RELATED: Browns assign Drew Petzing to be QBs coach, reposition several other coaches
The Browns decided to make those decisions to better suit the needs of the team as a whole while also helping their staff grow.
“Certainly, all of those decisions are in the best interest of the Browns. I do think ultimately it's good for his growth. Similarly, T.C. McCartney coaching tight ends is great for his growth. I broke in coaching tight ends. I think that's a really important spot for a young coach," Stefanski said on Wednesday. “Really for us, it was what is the right mix of coaches in what rooms where we can maximize the voices for each coach. Certainly, Drew has been in the quarterbacks room before so I think he, along with AVP, can really work well with all of those quarterbacks in terms of development, but AVP is still the main dominate voice in that room because that is kind of where his area of expertise is. Coupling AVP and Drew together can really work well together.”

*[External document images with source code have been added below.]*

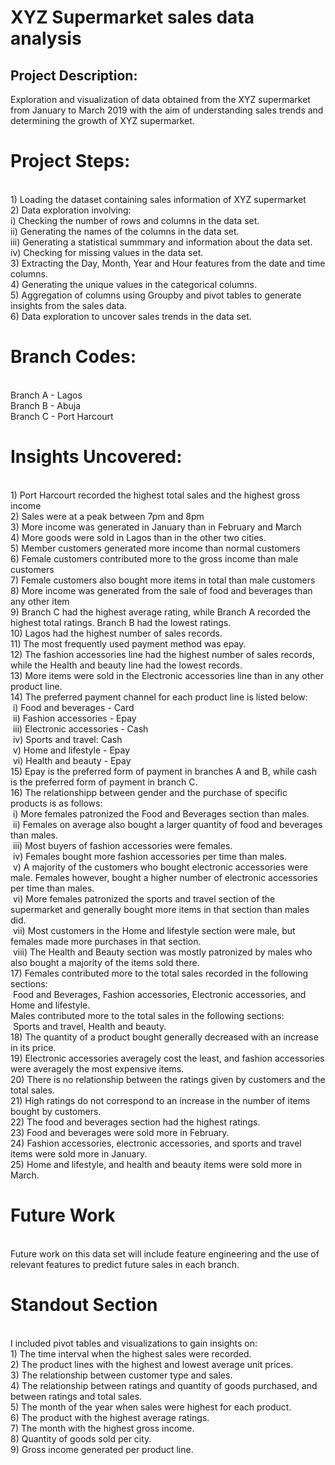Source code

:# XYZ Supermarket sales data analysis

## Project Description:
Exploration and visualization of data obtained from the XYZ supermarket from January to March 2019 with the aim of understanding sales trends and determining the growth of XYZ supermarket.

# Project Steps:
<br>1) Loading the dataset containing sales information of XYZ supermarket
<br>2) Data exploration involving:
    <br> i) Checking the number of rows and columns in the data set.
    <br> ii) Generating the names of the columns in the data set.
    <br> iii) Generating a statistical summmary and information about the data set.
    <br> iv) Checking for missing values in the data set.
<br>3) Extracting the Day, Month, Year and Hour features from the date and time columns.
<br>4) Generating the unique values in the categorical columns.
<br>5) Aggregation of columns using Groupby and pivot tables to generate insights from the sales data.
<br>6) Data exploration to uncover sales trends in the data set.

# Branch Codes:
<br> Branch A - Lagos
<br> Branch B - Abuja
<br> Branch C - Port Harcourt
# Insights Uncovered:
<br> 1) Port Harcourt recorded the highest total sales and the highest gross income
<br> 2) Sales were at a peak between 7pm and 8pm
<br> 3) More income was generated in January than in February and March
<br> 4) More goods were sold in Lagos than in the other two cities. 
<br> 5) Member customers generated more income than normal customers
<br> 6) Female customers contributed more to the gross income than male customers
<br> 7) Female customers also bought more items in total than male customers
<br> 8) More income was generated from the sale of food and beverages than any other item
<br> 9) Branch C had the highest average rating, while Branch A recorded the highest total ratings. Branch B had the lowest ratings.
<br>10) Lagos had the highest number of sales records.
<br>11) The most frequently used payment method was epay.
<br>12) The fashion accessories line had the highest number of sales records, while the Health and beauty line had the lowest records.
<br>13) More items were sold in the Electronic accessories line than in any other product line.
<br>14) The preferred payment channel for each product line is listed below:
    <br>&nbsp;i) Food and beverages - Card
    <br>&nbsp;ii) Fashion accessories - Epay
    <br>&nbsp;iii) Electronic accessories - Cash
    <br>&nbsp;iv) Sports and travel: Cash
    <br>&nbsp;v) Home and lifestyle - Epay
    <br>&nbsp;vi) Health and beauty - Epay
 <br>15) Epay is the preferred form of payment in branches A and B, while cash is the preferred form of payment in branch C.
 <br>16) The relationshipp between gender and the purchase of specific products is as follows:
       <br>&nbsp;i) More females patronized the Food and Beverages section than males.
      <br>&nbsp;ii) Females on average also bought a larger quantity of food and beverages than males.
      <br>&nbsp;iii) Most buyers of fashion accessories were females.
      <br>&nbsp;iv) Females bought more fashion accessories per time than males.
      <br>&nbsp;v) A majority of the customers who bought electronic accessories were male. 
             Females however, bought a higher number of electronic accessories per time than males.
      <br>&nbsp;vi) More females patronized the sports and travel section of the supermarket and generally bought more items in that section than males did.
      <br>&nbsp;vii) Most customers in the Home and lifestyle section were male, but females made more purchases in that section.
      <br>&nbsp;viii) The Health and Beauty section was mostly patronized by males who also bought a majority of the items sold there.
  <br>17) Females contributed more to the total sales recorded in the following sections:
        <br>&nbsp;Food and Beverages, Fashion accessories, Electronic accessories, and Home and lifestyle.
      <br>Males contributed more to the total sales in the following sections:
        <br>&nbsp;Sports and travel, Health and beauty.
   <br>18) The quantity of a product bought generally decreased with an increase in its price.
   <br>19) Electronic accessories averagely cost the least, and fashion accessories were averagely the most expensive items.
   <br>20) There is no relationship between the ratings given by customers and the total sales.
   <br>21) High ratings do not correspond to an increase in the number of items bought by customers.
   <br>22) The food and beverages section had the highest ratings.
   <br>23) Food and beverages were sold more in February.
   <br>24) Fashion accessories, electronic accessories, and sports and travel items were sold more in January.
   <br>25) Home and lifestyle, and health and beauty items were sold more in March.

# Future Work
<br>Future work on this data set will include feature engineering and the use of relevant features to predict future sales in each branch.

# Standout Section
<br>I included pivot tables and visualizations to gain insights on:
<br> 1) The time interval when the highest sales were recorded.
<br>2) The product lines with the highest and lowest average unit prices.
<br>3) The relationship between customer type and sales.
<br>4) The relationship between ratings and quantity of goods purchased, and between ratings and total sales.
<br>5) The month of the year when sales were highest for each product.
<br>6) The product with the highest average ratings.
<br>7) The month with the highest gross income.
<br>8) Quantity of goods sold per city.
<br>9) Gross income generated per product line.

Stefanski said that while some things are being shifted in terms of coaching duties, one thing will continue as it has—play calling will be conducted by him.
“I will still call the plays. Like I've told you guys many, many times. AVP is a huge, huge part of what we do throughout the week and on game day. We have ideas of how we can do that better. That's something that we have really spent time on, making sure we have everybody’s voice and everybody has a way on gam eday to contribute, if you will, and AVP is a huge part of that," Stefanski said.
The way the Browns address play calling has been a point of contention for some fans, especially in the Browns' rough patches, but Stefanski and the organization have always been pretty clear about the process. The decisions made in both the game planning each week and during each game are very much a collaborative effort between Stefanski, Van Pelt and the rest of the staff. While they make not take the exact same approach in terms of play calling this season in an attempt to improve, the collaboration and person running point will not be altered.
“Every offseason, I want to make sure that I am intentional about reflecting on everything we do. That is part of our operation and part of our process, and I think we can do it better," Stefanski said.
Berry explained why the continuity of the coaching staff, amid the recent small tweaks, is so important to the organization.
“Continuity is always a good thing because it is probably no different than a marriage where with each passing year or in some cases with each passing decade you just have a little bit more familiarity, and that is not too different as you try to marry a front office with the coaching staff as we go through some of the different significant points throughout the offseason where you just kind of know what to expect, you know how to work together, you know how to solve problems and ultimately, you know how to execute together upon a plan in season or during the offseason," Berry said. "That level of comfort and that level of familiarity is certainly a plus and a bonus for us, and we are looking forward to entering our third offseason cycle together.”
As of this point, the Browns are approaching the 2022 season with the same even-keeled demeanor that they have had since this new organizational era began two years ago. And while there are some obvious and necessary adjustments to be made this season to prevent last year's results from repeating, not panicking when making decisions in regards to adjustments is important—and it's one of the Browns' most promising traits as they look to get back to their winning ways in their next season under Berry and Stefanski.